The improvement in such parameters may have partially contributed to the stabilization of the glenohumeral joint, which may also have assisted the clinical and functional augmentation of the shoulder flexion by improving the arm positioning in space allowing a better motion without hindering the excursion of the forearm and hand when flexing the elbow. The active abduction shows statistical relevance after the lower trapezius transfer, maybe due to the new balance between the external and internal shoulder rotator forces. The aforementioned changes may have contributed to the DASH questionnaire improvement (P =.008), which was also comparable with previous studies.13

No complications have been observed, though in Elhassan’s11 review article, 2 cases of rupture and 2 cases of infection occurred in the surgical zones.

The results of Mallet’s classification and the measurement of muscle strength did not show statistically significant differences. A comparison between previous and present studies was not possible due to the lack of studies using these 2 measurements of the proposed transfer.

Some limitations to the present study are the small number of patients, the short postoperative follow-up observation, the absence of internal rotators contracture release at surgical procedure, no measurement of pain during the preoperative and postoperative periods, and the lack of a control group and medical imaging. New studies with a greater number of treated patients and longer follow-ups are needed to better compare the effectiveness of the techniques described. It is also important to widen the knowledge base regarding the transfer of the lower trapezius to improve shoulder function in cases of brachial plexus injury.

Conclusion

The procedure might be an alternative for restoration of shoulder function and glenohumeral stabilization and mainly to improve quality of life. However, additional studies with a greater number of patients and long-term assessments of the results are required to define and refine this surgical technique.

Footnotes

Ethical Approval: This study was authorized by the Ethics Committee of the Institute, under protocol 1025.

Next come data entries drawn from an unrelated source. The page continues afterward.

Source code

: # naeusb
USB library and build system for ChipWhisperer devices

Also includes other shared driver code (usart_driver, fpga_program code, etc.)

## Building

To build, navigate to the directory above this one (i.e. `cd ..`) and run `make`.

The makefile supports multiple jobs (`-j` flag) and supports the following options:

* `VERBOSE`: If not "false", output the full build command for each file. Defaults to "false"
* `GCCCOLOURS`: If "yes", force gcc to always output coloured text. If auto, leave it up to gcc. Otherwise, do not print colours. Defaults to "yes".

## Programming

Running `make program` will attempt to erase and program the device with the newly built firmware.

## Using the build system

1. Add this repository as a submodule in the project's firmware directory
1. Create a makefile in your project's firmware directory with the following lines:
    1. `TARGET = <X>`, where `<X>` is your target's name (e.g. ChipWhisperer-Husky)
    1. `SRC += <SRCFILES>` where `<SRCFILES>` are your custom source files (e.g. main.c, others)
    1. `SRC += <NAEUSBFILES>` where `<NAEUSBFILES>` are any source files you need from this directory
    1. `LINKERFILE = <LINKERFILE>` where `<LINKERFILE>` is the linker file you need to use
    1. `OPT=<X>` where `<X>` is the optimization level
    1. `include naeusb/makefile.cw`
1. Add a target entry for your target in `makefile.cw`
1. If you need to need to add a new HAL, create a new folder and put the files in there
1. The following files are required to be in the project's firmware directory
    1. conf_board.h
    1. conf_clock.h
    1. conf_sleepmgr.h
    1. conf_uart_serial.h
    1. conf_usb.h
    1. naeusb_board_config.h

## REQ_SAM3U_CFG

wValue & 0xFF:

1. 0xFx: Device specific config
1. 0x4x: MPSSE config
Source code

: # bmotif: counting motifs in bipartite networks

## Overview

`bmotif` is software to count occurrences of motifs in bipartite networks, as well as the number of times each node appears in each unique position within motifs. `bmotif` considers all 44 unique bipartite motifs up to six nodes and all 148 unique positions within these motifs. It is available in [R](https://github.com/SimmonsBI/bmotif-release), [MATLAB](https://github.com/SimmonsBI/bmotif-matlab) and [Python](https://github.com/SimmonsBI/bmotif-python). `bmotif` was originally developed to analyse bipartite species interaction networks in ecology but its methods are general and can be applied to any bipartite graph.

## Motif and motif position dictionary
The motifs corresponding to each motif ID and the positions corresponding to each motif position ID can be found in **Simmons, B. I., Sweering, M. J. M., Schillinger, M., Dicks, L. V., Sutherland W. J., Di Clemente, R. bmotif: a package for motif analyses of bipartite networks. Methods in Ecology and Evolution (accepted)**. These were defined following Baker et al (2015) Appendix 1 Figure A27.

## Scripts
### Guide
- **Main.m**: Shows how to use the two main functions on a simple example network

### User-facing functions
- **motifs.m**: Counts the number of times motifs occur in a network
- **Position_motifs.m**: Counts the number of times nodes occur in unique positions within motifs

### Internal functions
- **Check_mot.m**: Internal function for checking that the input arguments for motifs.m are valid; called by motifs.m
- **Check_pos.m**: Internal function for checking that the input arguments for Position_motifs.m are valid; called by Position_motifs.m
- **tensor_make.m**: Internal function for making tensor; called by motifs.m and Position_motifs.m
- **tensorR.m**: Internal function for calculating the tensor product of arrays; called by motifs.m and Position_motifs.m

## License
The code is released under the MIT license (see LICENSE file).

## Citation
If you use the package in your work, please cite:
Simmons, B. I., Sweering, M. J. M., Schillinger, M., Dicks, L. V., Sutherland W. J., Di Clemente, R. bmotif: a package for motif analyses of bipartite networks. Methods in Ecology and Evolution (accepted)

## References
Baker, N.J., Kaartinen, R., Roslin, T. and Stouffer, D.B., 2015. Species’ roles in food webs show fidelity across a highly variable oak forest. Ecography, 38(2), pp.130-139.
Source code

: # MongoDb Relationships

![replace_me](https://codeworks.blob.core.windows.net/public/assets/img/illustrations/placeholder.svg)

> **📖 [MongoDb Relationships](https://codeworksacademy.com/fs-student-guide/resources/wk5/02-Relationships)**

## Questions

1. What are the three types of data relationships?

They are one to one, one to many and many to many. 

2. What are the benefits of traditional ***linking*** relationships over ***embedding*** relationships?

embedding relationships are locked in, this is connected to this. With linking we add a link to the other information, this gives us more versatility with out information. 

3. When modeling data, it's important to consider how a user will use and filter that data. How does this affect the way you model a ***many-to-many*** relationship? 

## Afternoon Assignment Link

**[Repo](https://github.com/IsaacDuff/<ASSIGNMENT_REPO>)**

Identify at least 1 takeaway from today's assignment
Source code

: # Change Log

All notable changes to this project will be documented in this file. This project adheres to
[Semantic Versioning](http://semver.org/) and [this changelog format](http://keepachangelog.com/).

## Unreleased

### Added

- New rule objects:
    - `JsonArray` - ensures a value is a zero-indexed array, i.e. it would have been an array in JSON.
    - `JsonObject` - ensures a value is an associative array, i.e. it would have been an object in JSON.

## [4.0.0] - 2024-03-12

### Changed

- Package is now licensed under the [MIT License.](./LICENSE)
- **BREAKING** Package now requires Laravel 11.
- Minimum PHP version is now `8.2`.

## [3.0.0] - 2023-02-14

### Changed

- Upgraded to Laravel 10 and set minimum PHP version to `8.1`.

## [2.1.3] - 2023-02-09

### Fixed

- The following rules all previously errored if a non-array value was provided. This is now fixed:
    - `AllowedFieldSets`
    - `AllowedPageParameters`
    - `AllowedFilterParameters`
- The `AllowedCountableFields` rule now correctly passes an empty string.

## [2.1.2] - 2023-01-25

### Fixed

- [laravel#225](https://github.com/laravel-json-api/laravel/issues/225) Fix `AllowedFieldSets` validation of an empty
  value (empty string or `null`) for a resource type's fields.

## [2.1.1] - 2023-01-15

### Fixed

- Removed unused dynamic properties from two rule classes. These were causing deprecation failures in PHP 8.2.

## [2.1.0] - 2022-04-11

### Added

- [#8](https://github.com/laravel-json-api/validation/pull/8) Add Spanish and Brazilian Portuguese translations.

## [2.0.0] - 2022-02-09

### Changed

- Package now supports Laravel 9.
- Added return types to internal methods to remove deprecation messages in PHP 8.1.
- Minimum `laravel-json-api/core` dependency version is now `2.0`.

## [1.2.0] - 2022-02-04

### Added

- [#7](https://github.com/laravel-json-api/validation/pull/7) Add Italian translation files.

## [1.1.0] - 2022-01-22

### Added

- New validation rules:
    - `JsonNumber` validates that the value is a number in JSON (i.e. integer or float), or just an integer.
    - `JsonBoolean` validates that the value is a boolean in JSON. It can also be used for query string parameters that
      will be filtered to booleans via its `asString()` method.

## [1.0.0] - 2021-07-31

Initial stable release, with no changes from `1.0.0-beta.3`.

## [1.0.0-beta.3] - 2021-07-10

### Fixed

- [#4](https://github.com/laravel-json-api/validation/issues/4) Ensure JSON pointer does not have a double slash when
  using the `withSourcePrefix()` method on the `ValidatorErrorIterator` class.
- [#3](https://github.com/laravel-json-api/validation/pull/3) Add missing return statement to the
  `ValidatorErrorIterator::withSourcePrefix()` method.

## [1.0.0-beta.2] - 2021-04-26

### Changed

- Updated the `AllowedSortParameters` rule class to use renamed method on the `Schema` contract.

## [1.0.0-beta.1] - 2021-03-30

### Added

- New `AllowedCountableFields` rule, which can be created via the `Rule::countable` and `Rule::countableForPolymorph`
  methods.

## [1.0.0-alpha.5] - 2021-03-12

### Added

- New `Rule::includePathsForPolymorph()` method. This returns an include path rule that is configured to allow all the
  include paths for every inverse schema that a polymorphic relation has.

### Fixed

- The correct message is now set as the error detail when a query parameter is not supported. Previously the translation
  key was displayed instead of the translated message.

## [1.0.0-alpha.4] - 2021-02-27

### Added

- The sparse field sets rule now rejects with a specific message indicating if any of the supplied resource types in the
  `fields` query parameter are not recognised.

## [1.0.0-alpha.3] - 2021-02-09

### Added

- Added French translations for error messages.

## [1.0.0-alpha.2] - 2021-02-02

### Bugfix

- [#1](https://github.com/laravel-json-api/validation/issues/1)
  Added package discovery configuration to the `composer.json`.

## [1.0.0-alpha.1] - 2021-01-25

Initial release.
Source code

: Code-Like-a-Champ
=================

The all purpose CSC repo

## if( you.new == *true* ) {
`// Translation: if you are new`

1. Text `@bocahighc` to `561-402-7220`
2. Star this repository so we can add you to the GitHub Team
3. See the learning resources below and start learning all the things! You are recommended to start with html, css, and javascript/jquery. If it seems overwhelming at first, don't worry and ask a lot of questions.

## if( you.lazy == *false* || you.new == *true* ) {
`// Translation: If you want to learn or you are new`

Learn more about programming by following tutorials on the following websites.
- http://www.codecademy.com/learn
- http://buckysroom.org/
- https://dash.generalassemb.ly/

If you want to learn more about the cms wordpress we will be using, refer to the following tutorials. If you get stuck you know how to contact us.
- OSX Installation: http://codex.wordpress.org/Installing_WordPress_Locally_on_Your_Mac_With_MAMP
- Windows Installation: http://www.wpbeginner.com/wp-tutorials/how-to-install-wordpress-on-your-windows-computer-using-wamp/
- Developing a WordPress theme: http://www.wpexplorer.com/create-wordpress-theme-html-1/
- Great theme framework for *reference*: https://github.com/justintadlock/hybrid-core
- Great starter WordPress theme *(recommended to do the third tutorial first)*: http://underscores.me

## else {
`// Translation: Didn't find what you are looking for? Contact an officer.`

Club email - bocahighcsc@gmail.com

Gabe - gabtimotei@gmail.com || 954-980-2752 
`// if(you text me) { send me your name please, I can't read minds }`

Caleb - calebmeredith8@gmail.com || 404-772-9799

Statement of Human and Animal Rights: All procedures followed were in accordance with the ethical standards of the responsible committee on human experimentation (institutional and national) and with the Helsinki Declaration of 1975, as revised in 2008.

Statement of Informed Consent: Informed consent was obtained from all patients before being included in the study.

Declaration of Conflicting Interests: The author(s) declared no potential conflicts of interest with respect to the research, authorship, and/or publication of this article.

Funding: The author(s) received no financial support for the research, authorship, and/or publication of this article.